The longer-term economic consequences are the credit squeezes these students will face when they can no longer keep afloat with their loans. About 17% of borrowers are past due on their student debt more than 90 days in 2012, a large increase from under 10% in 2004. As the fed noted, “The higher burden of student loans and higher delinquencies may affect borrowers’ access to other types of credit and the performance of other debt.” Hits to credit scores and the risks of delinquency are keeping more people from buying homes. The report shows that of borrowers ages 25 to 30 who are taking out new mortgages, the percentage of those with student debt has fallen by half, from nearly 9 percent in 2005 to just above 4 percent in 2012.

In a recent editorial published March 10, The New York Times stated that a robust approach to tackling private student loans “would have to be part of any solution to the student debt crisis.” The Income-Based Repayment and Pay As You Earn programs are great for student borrowers, but they don’t benefit private borrowers. Indeed, students and families taking out private college loans do not enjoy the same flexibility with repayment as do those who take out public loans. With current laws, private student loan debt cannot be discharged on bankruptcy (except in rare situations), but other types of debt can.

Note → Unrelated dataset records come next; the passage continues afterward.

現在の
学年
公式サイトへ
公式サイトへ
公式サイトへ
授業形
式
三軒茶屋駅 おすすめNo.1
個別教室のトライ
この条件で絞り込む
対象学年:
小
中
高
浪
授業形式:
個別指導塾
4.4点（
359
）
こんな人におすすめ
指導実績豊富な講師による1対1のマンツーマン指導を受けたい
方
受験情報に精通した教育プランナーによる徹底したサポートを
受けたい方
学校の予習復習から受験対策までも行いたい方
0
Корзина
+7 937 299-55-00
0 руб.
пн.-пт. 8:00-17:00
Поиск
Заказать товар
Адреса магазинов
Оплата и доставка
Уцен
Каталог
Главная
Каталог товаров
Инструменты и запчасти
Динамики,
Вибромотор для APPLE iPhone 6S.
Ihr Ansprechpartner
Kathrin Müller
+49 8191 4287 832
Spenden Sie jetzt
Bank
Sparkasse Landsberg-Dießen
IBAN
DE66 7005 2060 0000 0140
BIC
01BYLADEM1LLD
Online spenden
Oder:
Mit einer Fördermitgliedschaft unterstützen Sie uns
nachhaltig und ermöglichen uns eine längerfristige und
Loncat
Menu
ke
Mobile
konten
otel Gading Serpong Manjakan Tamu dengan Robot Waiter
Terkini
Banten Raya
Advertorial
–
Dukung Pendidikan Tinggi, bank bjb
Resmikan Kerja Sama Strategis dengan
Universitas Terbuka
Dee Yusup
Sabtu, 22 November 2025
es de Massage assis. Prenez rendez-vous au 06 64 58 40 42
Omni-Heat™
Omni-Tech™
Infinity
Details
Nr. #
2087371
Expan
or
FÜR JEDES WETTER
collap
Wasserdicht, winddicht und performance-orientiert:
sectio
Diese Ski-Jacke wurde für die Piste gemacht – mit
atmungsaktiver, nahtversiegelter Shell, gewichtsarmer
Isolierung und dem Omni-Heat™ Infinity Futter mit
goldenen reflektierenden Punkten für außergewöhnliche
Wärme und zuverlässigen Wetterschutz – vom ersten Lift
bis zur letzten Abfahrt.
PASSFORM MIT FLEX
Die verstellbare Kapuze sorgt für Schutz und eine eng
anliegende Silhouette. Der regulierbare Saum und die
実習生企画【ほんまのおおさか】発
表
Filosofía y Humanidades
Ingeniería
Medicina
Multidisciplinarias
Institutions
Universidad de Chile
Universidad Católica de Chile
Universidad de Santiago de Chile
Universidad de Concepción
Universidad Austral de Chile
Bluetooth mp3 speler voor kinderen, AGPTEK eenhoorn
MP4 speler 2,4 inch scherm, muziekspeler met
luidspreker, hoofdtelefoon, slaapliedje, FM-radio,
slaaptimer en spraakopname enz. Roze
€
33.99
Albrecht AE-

With total student debt now overshadowing car loans ($730 billion), credit card loans ($693 billion) and other consumer debts, it’s no wonder households are increasingly taking the problem into their own hands, utilizing the government’s version of piggybank savings — the 529 plan. A report from the College Savings Plan Network, a nonprofit affiliate of the National Association of State Treasurers, found that average balances for 529 college savings and prepaid tuition plans reached a record $17,174 in 2012, up 12% from an average of $15,349 in 2011.

On the upside, however, the repot confirms that college graduates have lower unemployment rates, fare better during recessions, and enjoy wages roughly double those of high school graduates. As NYU Professor Richard Arum told Businessweek late last year, “The question isn’t the debt per se. It’s what the students are getting in return.” Or as President Obama would say, it’s about getting “the most bang for your educational buck.”

In President Obama’s State of the Union address, he asked Congress “to change the Higher Education Act, so that affordability and value are included in determining which colleges receive certain types of federal aid,” and also announced the College Scorecard. But the ‘change’ to the Higher Education Act asked of Congress came with no details, unfortunately, and the College Scoreboard in some ways fell flat. Unfortunately, with regard to the “skyrocketing costs” and “unsustainable debt” of a college education, these were essentially Obama’s only two new solutions.

“Colleges must do their part to keep costs down, and it’s our job to make sure that they do,” Obama said at the State of the Union address. Perhaps they haven’t heard about NYU 2031 and those sweet “employee agreements” yet.